Annual and transition report of foreign private issuers [Sections 13 or 15(d)]

Subsequent event

v3.26.1
Subsequent event
12 Months Ended
Dec. 31, 2025
Subsequent event  
Subsequent event

19.Subsequent event

On October 15, 2025, the Company entered into a binding term sheet (the “Term Sheet”) to acquire a Renal Anti-Fibrotic Therapeutic Program from Vectus Biosystems Limited, an Australian Securities Exchange listed company (“Vectus”). The program includes a novel new chemical entity, VB4-P5, along with its associated intellectual property, regulatory documentation, and manufacturing data. The Term Sheet provides for the Company to acquire from Vectus the intellectual property specifically related to the VB4-P5 compound and the data generated by Vectus from its work on the VB4-P5 small molecule and related assets. The consideration receivable by Vectus is $3,000,000, payable in common shares of the Company at a deemed issue price of $0.86 per common share (the “Issue Price”), with the Issue Price subject to adjustment in certain circumstances. The Company has agreed to pay a cash finders’ fee of the greater of 5% of the transaction value or $250,000.

The Term Sheet is subject to finalization of closing documentation, satisfaction of conditions that are typical for a transaction of this type including receipt of all regulatory approvals, and compliance with applicable stock exchange requirements and applicable securities laws. Closing of the acquisition will occur no more than 90 days from the execution of the Term Sheet. If the Term Sheet is terminated or closing does not occur, other than as a result of a breach of the Term Sheet by Vectus, then the Company shall issue to Vectus $50,000 of common shares at the Issue Price.

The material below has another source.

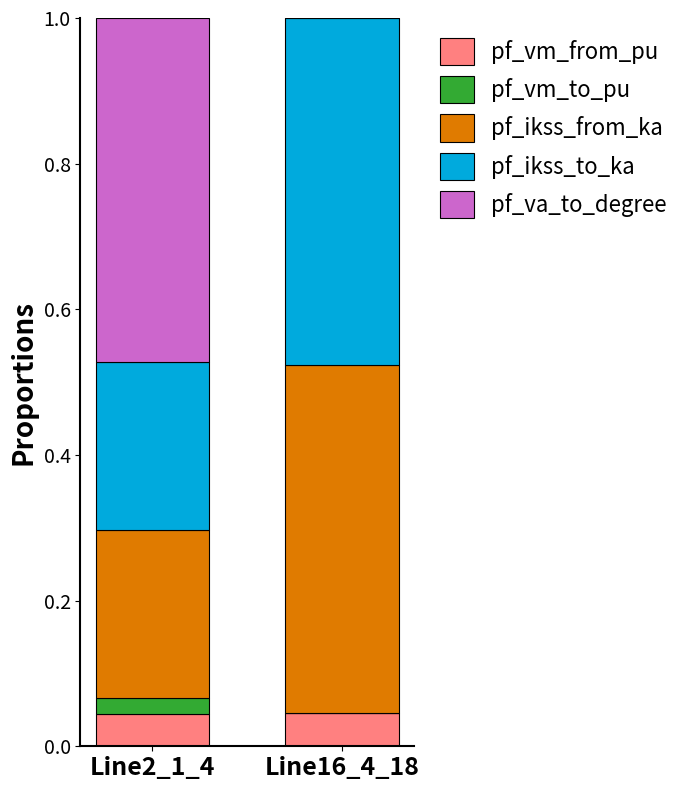

What is the total value across all series at Line2_1_4?

1.0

Pursuant to the binding term sheet that was entered into between XORTX and Vectus, closing is to occur no later than 90 days post signing, being January 13, 2026.

On January 13, 2026, the Company entered into an extension agreement with Vectus to extend the closing date to March 31, 2026.

As of December 31, 2025, the Company had incurred $293,803 of deferred acquisition costs in connection with this transaction, which includes $200,000 towards the finders’ fee.

On February 4, 2026, the Company issued 20,000 options to purchase common shares of the Company to a director. The options are exercisable at a price of CAD $0.69 per common share and expire five years from the date of grant.